World's End
- 1st US edition cover
- Author: T. C. Boyle
- Language: English
- Publisher: Viking Press
- Publication date: October 8, 1987
- Publication place: United States
- Media type: Print (hardback & paperback)
- Pages: 456 pp (first edition, hardcover)
- ISBN: 0-670-81489-X (first edition, hardcover)
- OCLC: 15366191
- Dewey Decimal: 813/.54 19
- LC Class: PS3552.O932 W67 1987

= World's End (Boyle novel) =

Novel by T. Coraghessan Boyle

World's End is a 1987 historical fiction novel by T. C. Boyle. The novel, characterized by dark satire, tells the story of several generations of families in the Hudson River Valley. It was the winner of the 1988 PEN/Faulkner Award for Fiction.

==Summary==

Haunted by his family’s traitorous legacy and dazed by pot, cheap wine, sex, and a disturbingly real brush with ancestral ghosts, Walter Van Brunt is about to crash headlong into history.

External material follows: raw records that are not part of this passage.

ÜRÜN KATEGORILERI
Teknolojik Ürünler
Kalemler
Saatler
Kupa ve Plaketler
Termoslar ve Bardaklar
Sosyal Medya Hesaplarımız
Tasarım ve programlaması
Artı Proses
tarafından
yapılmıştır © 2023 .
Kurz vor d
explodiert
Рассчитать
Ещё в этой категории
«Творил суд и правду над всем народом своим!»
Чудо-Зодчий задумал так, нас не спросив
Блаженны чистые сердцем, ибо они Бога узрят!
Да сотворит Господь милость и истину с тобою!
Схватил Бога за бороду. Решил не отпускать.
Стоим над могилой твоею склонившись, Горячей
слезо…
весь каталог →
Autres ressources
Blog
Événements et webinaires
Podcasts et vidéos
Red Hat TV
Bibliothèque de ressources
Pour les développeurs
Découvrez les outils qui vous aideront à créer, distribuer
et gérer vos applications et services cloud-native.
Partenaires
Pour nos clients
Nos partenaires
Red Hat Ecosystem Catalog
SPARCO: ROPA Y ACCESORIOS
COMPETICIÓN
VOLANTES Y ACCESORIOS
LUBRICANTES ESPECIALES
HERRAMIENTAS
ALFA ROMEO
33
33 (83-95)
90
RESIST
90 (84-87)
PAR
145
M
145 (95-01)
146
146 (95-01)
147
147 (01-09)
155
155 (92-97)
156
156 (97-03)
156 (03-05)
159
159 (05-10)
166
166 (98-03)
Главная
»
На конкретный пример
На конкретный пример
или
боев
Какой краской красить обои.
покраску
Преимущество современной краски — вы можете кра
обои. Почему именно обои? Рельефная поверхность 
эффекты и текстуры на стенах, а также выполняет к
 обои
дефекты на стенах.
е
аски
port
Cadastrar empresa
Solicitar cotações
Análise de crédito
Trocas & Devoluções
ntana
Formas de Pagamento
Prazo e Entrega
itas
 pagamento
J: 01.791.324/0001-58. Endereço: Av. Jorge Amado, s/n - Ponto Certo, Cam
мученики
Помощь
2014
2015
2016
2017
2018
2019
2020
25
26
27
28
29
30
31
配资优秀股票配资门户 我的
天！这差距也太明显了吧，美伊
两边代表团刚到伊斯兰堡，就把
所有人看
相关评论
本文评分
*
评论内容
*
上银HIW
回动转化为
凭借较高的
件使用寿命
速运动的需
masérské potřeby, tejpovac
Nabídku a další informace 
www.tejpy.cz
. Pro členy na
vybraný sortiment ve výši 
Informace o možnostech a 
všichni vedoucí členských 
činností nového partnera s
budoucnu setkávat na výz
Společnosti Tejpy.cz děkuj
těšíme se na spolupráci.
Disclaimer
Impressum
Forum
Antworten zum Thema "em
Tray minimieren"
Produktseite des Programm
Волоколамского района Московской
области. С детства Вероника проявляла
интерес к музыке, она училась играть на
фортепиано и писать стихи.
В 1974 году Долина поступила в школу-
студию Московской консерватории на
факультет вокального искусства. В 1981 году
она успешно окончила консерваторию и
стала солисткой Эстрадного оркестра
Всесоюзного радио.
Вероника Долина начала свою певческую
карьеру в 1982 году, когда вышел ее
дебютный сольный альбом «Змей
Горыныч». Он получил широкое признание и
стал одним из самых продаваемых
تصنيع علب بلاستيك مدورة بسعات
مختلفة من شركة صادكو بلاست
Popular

This journey will push him to search for his missing father and carry the story deep into the Hudson River Valley’s past, moving from the 1960s to the anticommunist unrest of the 1940s, and finally to the late seventeenth century, where long-buried secrets of three intertwined families - the noble Van Warts, the Mohonk people, and Walter’s own Van Brunt ancestors - come to light.

==Book information==
World's End by T. C. Boyle
- Hardcover – ISBN 0-670-81489-X (1987, First edition) published by Viking Press
- Paperback – ISBN 0-14-029993-9 (July 20, 1990) published by Penguin Books

==In popular culture==
The book was referenced in the popular American sitcom How I Met Your Mother, in the season 5 episode "Girls Vs. Suits".